*** Extrait

Notes sur la révolution solidaire : partie II


Deuxième partie : l’État en question

Le retour au sens commun

L’esquisse d’une nouvelle stratégie pour la gauche québécoise du XXIe siècle peut s’avérer obscure pour plusieurs, d’autant plus que celle-ci réclame un discours accessible qui pourra rallier une majorité à un projet de transformation sociale. Le paradoxe réside dans le fait que l'exposition des présuppositions philosophiques relève d'une abstraction qui ne trouve son sens qu'à partir des applications concrètes qu'elle sera susceptible d'éclairer. L’introduction à la révolution solidaire renvoie davantage à une réflexion sur l'histoire, à la nécessité d'ancrer notre stratégie dans un imaginaire collectif, au besoin de penser une rupture à partir d'une continuité enfouie dans notre mémoire. Le défi sera alors de revenir au concret en montrant comment une nouvelle conception du monde pourra résoudre de manière intuitive les préoccupations populaires, sans pour autant verser dans le simplisme et les solutions trompeuses du populisme. La marque d'un tel discours sera la simplicité des grandes lignes et des arguments susceptibles d'appuyer les axes du projet, de même que sa capacité à ouvrir une brèche dans l'espace public pour approfondir la réflexion collective. Autrement dit, il s'agit de partir de « là où se trouve les gens », sans les enfermer dans le sens commun pour autant. Il faut saisir le « bon sens » des classes populaires en l'ouvrant sur une critique effective du système, qui mène non pas à l'impuissance et la résignation, mais une volonté d'émancipation.

Le premier obstacle qui freine une adhésion spontanée au projet solidaire réside dans le rôle central que la gauche confère à l’État dans l’organisation de la vie politique et économique. Or, ce qui caractérise l’esprit conservateur dominant à notre époque est sans aucun doute le rejet massif de la classe politique, de la bureaucratie, voire de l’Idée même de l’État. Sur ce point, la droite a réussi sa lutte idéologique en ancrant un préjugé défavorable à l’égard du gouvernement, qui devient alors synonyme de corruption, de gaspillage et d’inefficacité, allant même jusqu’à remettre en question la pertinence des services publics et le principe de redistribution. Face à ce constat, la réponse habituelle de la gauche consiste à déconstruire ce discours en montrant que le principal problème ne réside pas dans la sphère publique mais dans l’hégémonie du privé, qui impose sa logique de profit à l’ensemble de la société.

******
*** Extraits de données

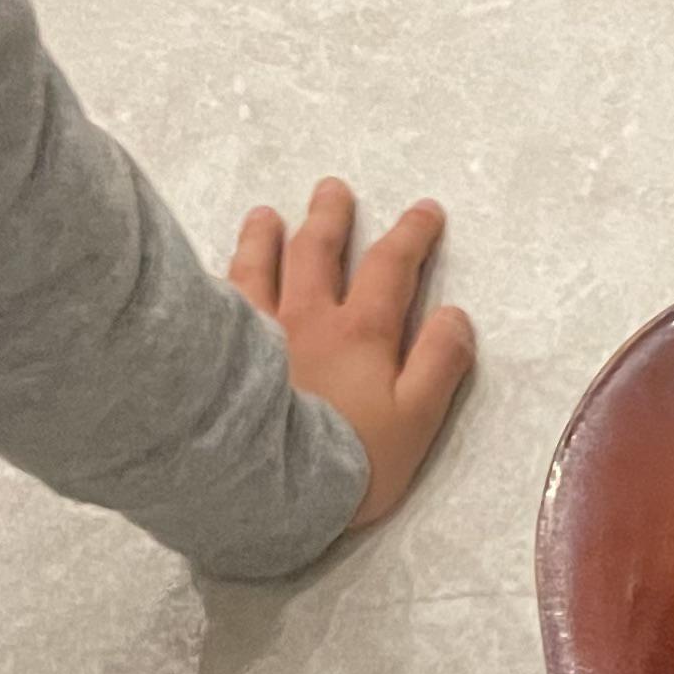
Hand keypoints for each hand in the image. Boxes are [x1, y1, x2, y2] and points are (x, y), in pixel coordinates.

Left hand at [231, 179, 474, 529]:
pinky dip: (221, 276)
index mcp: (362, 331)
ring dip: (266, 236)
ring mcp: (258, 329)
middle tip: (332, 189)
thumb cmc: (350, 460)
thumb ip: (441, 364)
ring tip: (265, 215)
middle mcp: (308, 316)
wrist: (266, 484)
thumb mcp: (417, 419)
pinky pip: (219, 299)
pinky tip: (217, 270)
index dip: (412, 235)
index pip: (392, 268)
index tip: (425, 211)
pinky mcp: (220, 350)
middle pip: (317, 252)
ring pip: (260, 266)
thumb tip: (456, 315)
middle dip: (330, 217)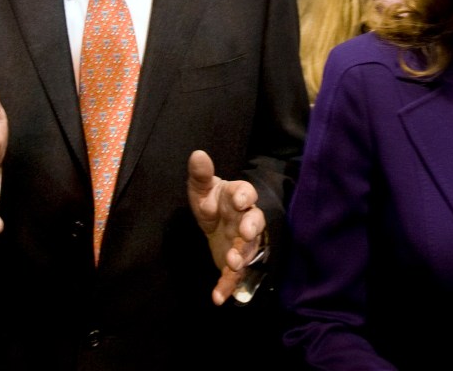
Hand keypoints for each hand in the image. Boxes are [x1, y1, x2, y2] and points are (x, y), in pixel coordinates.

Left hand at [187, 149, 265, 304]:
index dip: (245, 196)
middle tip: (245, 232)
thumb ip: (201, 174)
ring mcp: (243, 242)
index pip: (246, 193)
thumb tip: (197, 154)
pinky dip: (228, 286)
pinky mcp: (236, 262)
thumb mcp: (202, 188)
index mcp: (238, 197)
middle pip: (254, 222)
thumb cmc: (212, 201)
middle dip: (251, 227)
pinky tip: (218, 297)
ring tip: (232, 263)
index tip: (239, 199)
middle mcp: (245, 219)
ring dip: (241, 257)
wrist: (214, 223)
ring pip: (248, 249)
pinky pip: (235, 275)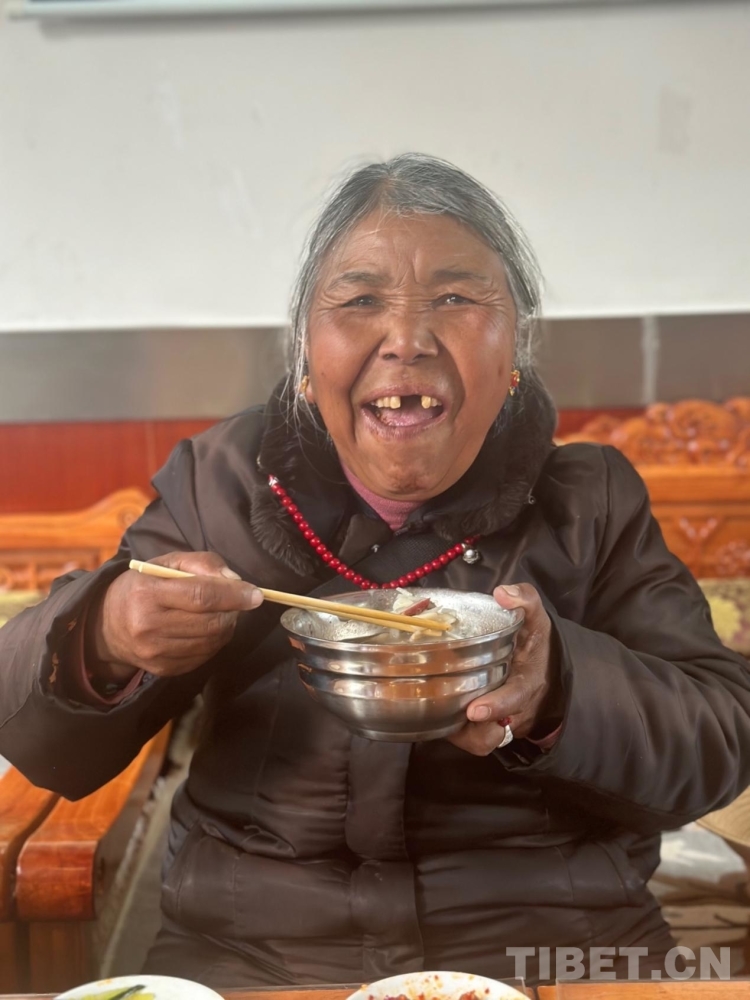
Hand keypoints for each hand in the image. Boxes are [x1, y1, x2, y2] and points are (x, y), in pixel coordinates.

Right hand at [90, 552, 262, 681]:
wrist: (106, 625)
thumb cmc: (142, 586)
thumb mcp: (165, 563)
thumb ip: (202, 563)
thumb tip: (235, 579)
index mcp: (147, 594)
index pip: (200, 596)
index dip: (233, 595)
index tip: (256, 595)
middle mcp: (148, 627)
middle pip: (210, 622)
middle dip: (233, 612)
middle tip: (237, 602)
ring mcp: (155, 653)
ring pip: (211, 642)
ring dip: (226, 627)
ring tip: (219, 613)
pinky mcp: (163, 669)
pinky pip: (204, 656)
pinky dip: (214, 642)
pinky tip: (204, 629)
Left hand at [446, 583, 560, 755]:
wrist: (544, 671)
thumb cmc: (533, 644)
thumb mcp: (536, 619)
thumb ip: (525, 600)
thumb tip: (502, 593)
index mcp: (526, 683)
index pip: (514, 698)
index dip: (495, 706)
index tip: (475, 709)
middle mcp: (514, 710)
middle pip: (493, 733)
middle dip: (474, 730)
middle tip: (453, 715)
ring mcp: (498, 723)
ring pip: (478, 742)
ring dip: (461, 733)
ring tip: (443, 712)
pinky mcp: (483, 729)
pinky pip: (467, 738)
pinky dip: (452, 730)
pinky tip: (437, 709)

******

> Consignes:
(1) Indiquez si chacun des énoncés suivants concorde avec le texte sur la révolution solidaire, en répondant par oui ou par non et en citant textuellement les mots qui tranchent. (a) La droite est parvenue à ancrer un préjugé défavorable envers le gouvernement. (b) Le discours recherché doit enfermer les gens dans le sens commun. (c) Selon la réponse habituelle de la gauche, le principal problème se situe dans la sphère publique.
(2) Poursuivez le texte sur la révolution solidaire à partir de sa dernière phrase, dans le même registre.

> Réponses aux exercices:
(1)
(a) Oui : « la droite a réussi sa lutte idéologique en ancrant un préjugé défavorable à l’égard du gouvernement ».
(b) Non : « sans les enfermer dans le sens commun pour autant ».
(c) Non : « le principal problème ne réside pas dans la sphère publique mais dans l’hégémonie du privé ».

(2)
La gauche prend ainsi la défense acharnée de l’État contre l’offensive d’une droite décomplexée, qui se pose alors comme la grande réformatrice capable de libérer les classes moyennes et populaires du joug de la centralisation, de l’asphyxie fiscale et de la dette publique qui ne cesse de paralyser le progrès (économique). Les solidaires se retrouvent à vouloir conserver le modèle québécois, à préserver les institutions publiques qui ont forgé le Québec moderne, même si l’État-providence traverse une crise depuis une trentaine d’années. Ce renversement du rapport de forces conduit à une situation paradoxale où la droite apparaît comme « progressiste », c’est-à-dire comme la principale alternative à une gauche « conservatrice » vouée à protéger un modèle révolu qui ne profite plus qu’à une minorité privilégiée : fonctionnaires, étudiants, intellectuels, bobos, etc. Que le discours néolibéral soit vrai ou faux dans sa description de la réalité sociopolitique n’élimine pas son effet performatif, soit la transformation de la conscience populaire par un langage anti-système qui oppose le peuple opprimé à une élite politique qui ne cherche qu’à le tromper et l’exploiter.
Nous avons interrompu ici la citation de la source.